When compared to the Salsa, the ChaCha initially feels rather strange. The odd bend in the middle of the phone is clearly intended to improve the feel of the device in the hand, and it certainly does so, but it looks odd.
Thankfully, this bend makes the ChaCha's Qwerty keyboard a joy to use. The width of the phone allows you to comfortably use two thumbs for typing, and the buttons themselves are large and easy to locate, even if you have chubby fingers. They also emit a satisfying 'click' when pressed. Compared to the cramped keys on the BlackBerry Curve 8250, the ChaCha's keyboard feels positively spacious.
Sadly, fitting in all those lovely, tactile buttons has forced HTC's designers to compromise elsewhere -- namely the landscape screen. Although its resolution of 480x320 pixels offers a sharp image, this is largely down to the small size of the display -- it measures just 2.6 inches from corner to corner.

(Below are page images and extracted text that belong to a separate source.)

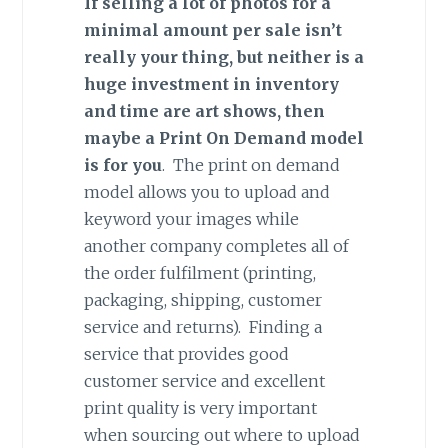
If selling a lot of photos for a
minimal amount per sale isn’t
really your thing, but neither is a
huge investment in inventory
and time are art shows, then
maybe a Print On Demand model
is for you
. The print on demand
model allows you to upload and
keyword your images while
another company completes all of
the order fulfilment (printing,
packaging, shipping, customer
service and returns). Finding a
service that provides good
customer service and excellent
print quality is very important
when sourcing out where to upload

Although we've seen Android phones with similar screens before -- the Acer beTouch E210, for instance -- they're not common, and the display's shape can cause problems when it comes to using some apps. Those that appear in portrait mode, for example, require the ChaCha to be held sideways, and other apps tend to flit between portrait and landscape displays, forcing you to constantly turn the phone in your hands.
Those apps that do play happily with the landscape view suffer from other complications. Content is squashed down to fit on the screen, and scrolling through certain applications, such as TweetDeck, becomes an unnecessarily tiresome experience.
One plus point is that websites look good, as they're intended to be viewed on 16:8 monitors. Flash support is limited to animated banners and little else, though.
Another bonus is that the small screen helps the ChaCha's dainty 1,250mAh battery last for quite a while. With many Android phones accommodating gigantic, power-hungry screens, many users have become accustomed to charging their phones at least once a day. The ChaCha manages to comfortably last for longer away from the mains, if used in moderation.
All up in your Facebook
The biggest selling point of the ChaCha is its much-hyped Facebook button. It rests just below the keyboard, and is within easy reach when the phone is cradled in your hand.
In terms of functionality, it does exactly the same as it does on the Salsa. It's context-sensitive, so, if you press it when viewing a photo, it will prepare the image for upload to your Facebook account. Likewise, prodding it when looking at a Web page will share a link with your friends. It's even possible to tell everyone what song you're listening to by pushing the button during music playback.
Holding down the button for longer activates the Facebook Places function, which allows you to check in at pre-determined locations. If your current whereabouts aren't listed, you can use your phone's GPS to create a new one.
The Facebook button will get the ChaCha noticed, but it doesn't actually do much that isn't already possible via the standard Android operating system. You can share a Web page by simply pressing the menu key and then tapping 'share', so the button merely saves you a few seconds. Despite this, though, you soon become reliant on it.
With Android 2.3 and HTC's latest Sense user interface onboard, the ChaCha is pretty close to the cutting edge in software terms. The limitations of the 800MHz CPU have sadly forced HTC to remove the Watch movie-streaming application, but we're not sure we'd want to view high-definition films on the dinky screen anyway.
Another curious omission is the quick-access settings menu which was neatly concealed in the notifications bar on the Desire S, Sensation and Salsa. It's likely that this omission was made to ensure the landscape screen didn't become too crowded with options.
The HTC ChaCha's screen takes some getting used to, but the excellent Qwerty keyboard and Facebook button mean it's a very appealing device. If you already use a phone with a large touchscreen, you may find the transition to the ChaCha too painful to bear, but BlackBerry users looking for a route into Android will be absolutely bowled over by this phone.